Add example of robustness to missingness.

tillahoffmann · tillahoffmann · commit d14334d64710 · 2025-08-14T16:09:53.000-04:00
diff --git a/README.md b/README.md
@@ -20,6 +20,10 @@ The transformer was prompted with five lo-fi tracks and the auto-regressive natu
 
 The model was prompted with five early hiphop tracks in chronological order to generate a [playlist](https://open.spotify.com/playlist/1IdCdLCd1YjNj3TOLu1ava?si=5dee3252f75e4589), which the model completes with tracks from the 90s and early 2000s. Artists include members of N.W.A and their artistic network.
 
+### Robustness to Missingness
+
+The model was prompted with five tracks and then prompted again but with two of the five tracks masked out as out-of-vocabulary tracks, represented by an `<UNK>` token. Despite 40% of the context being missing, 11 of the 14 generated tracks are shared among the [original playlist](https://open.spotify.com/playlist/6t1kaI6wXbqc7DTBkmRrr5) and the [masked playlist](https://open.spotify.com/playlist/6uHQTiUO2mQveh9SItRPO1)—although in a different order.
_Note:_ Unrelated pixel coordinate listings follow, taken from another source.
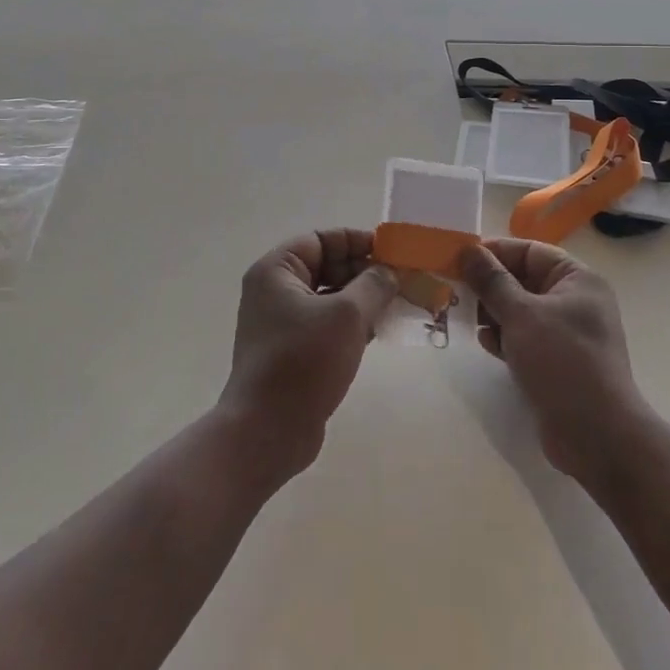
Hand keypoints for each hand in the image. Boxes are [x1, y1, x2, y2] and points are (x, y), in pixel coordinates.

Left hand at [218, 229, 400, 478]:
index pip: (321, 239)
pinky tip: (379, 332)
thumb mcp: (347, 316)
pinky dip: (351, 324)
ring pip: (328, 297)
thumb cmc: (304, 361)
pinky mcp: (291, 351)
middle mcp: (274, 291)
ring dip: (361, 299)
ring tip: (397, 305)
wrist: (267, 431)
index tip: (391, 253)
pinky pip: (325, 324)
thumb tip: (388, 271)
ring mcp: (281, 323)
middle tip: (401, 281)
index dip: (356, 241)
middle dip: (363, 272)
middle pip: (325, 266)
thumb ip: (373, 285)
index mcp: (276, 271)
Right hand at [458, 239, 650, 485]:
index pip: (530, 252)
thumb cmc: (562, 362)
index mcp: (577, 280)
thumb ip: (492, 281)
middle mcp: (575, 301)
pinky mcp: (558, 362)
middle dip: (490, 285)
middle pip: (523, 280)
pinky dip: (505, 337)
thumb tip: (468, 250)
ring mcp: (568, 333)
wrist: (597, 436)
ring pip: (521, 310)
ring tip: (465, 317)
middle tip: (454, 288)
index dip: (495, 252)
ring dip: (493, 312)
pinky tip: (486, 344)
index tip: (460, 258)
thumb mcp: (521, 315)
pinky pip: (524, 338)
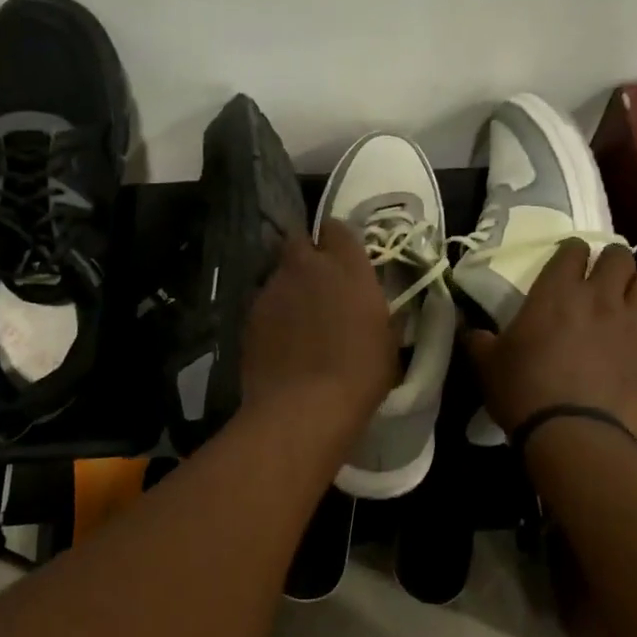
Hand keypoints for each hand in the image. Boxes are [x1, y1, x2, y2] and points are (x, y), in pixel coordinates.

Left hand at [240, 222, 396, 431]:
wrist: (303, 408)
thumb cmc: (359, 375)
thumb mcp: (388, 344)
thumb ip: (379, 315)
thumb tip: (377, 313)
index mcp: (347, 268)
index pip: (337, 228)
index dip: (338, 241)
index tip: (343, 258)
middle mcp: (306, 267)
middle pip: (299, 241)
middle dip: (305, 254)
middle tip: (316, 281)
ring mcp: (272, 289)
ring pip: (278, 273)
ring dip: (288, 286)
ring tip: (296, 318)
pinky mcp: (249, 315)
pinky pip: (262, 303)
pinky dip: (271, 314)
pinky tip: (279, 340)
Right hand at [464, 241, 636, 437]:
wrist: (572, 435)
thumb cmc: (523, 391)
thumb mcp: (486, 364)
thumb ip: (478, 339)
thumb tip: (468, 328)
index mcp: (557, 293)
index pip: (572, 250)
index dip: (570, 252)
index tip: (565, 262)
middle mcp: (601, 298)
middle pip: (619, 257)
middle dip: (610, 261)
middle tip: (600, 276)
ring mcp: (634, 325)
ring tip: (626, 303)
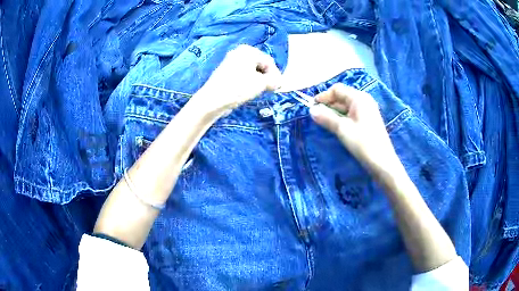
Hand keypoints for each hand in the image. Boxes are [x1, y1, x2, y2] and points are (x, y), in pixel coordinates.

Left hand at [193, 45, 281, 115]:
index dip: (276, 75)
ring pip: (251, 70)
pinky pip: (243, 75)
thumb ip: (273, 80)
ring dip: (258, 80)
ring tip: (259, 91)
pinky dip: (248, 82)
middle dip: (267, 77)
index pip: (269, 61)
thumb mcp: (261, 83)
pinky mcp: (225, 72)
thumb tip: (279, 82)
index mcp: (248, 51)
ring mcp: (231, 62)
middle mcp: (239, 52)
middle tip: (270, 89)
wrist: (213, 99)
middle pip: (260, 64)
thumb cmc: (239, 88)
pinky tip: (248, 91)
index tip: (278, 87)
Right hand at [310, 84, 401, 174]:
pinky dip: (341, 117)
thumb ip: (326, 117)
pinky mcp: (368, 121)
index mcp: (358, 98)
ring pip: (346, 106)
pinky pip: (351, 114)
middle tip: (316, 115)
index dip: (323, 96)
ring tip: (323, 122)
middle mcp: (364, 100)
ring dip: (334, 112)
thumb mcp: (342, 129)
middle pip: (342, 96)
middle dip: (328, 104)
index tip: (311, 106)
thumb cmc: (363, 143)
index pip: (337, 89)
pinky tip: (335, 126)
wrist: (382, 162)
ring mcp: (367, 111)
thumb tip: (311, 110)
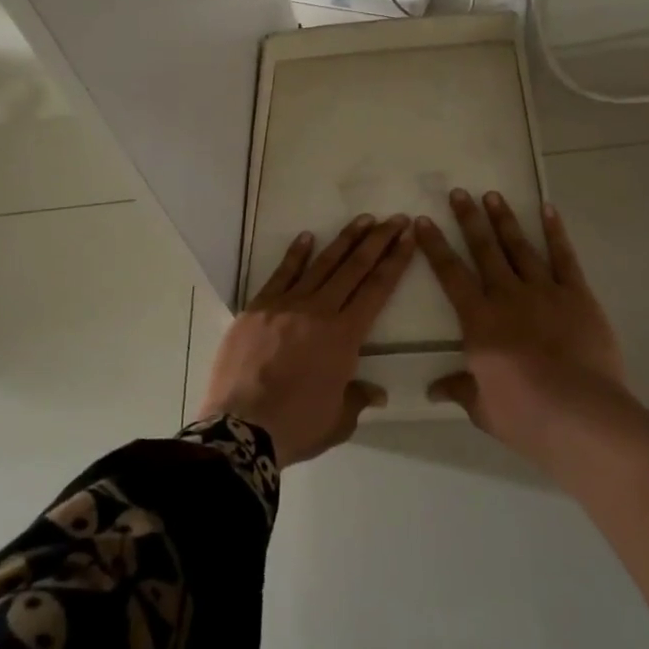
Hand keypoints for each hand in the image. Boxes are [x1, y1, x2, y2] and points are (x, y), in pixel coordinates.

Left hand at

Masked tracks are represented by John Cage's [4'33](https://open.spotify.com/track/2bNCdW4rLnCTzgqUXTTDO1).
+
 ## 🏗️ Architecture
 
 The model is a 6-layer causal transformer with 8 heads, 128 embedding dimensions, pre-layer norm, and 0.1 dropout during training. The feed-forward network of each transformer block is a two-layer dense network with ReLU activations and hidden dimension of 256. The model uses weight-tying, i.e., the output head is identical to the token embeddings. We use token-based positional encodings (as opposed to Fourier-style positional encodings) with a maximum context length of 50 tracks.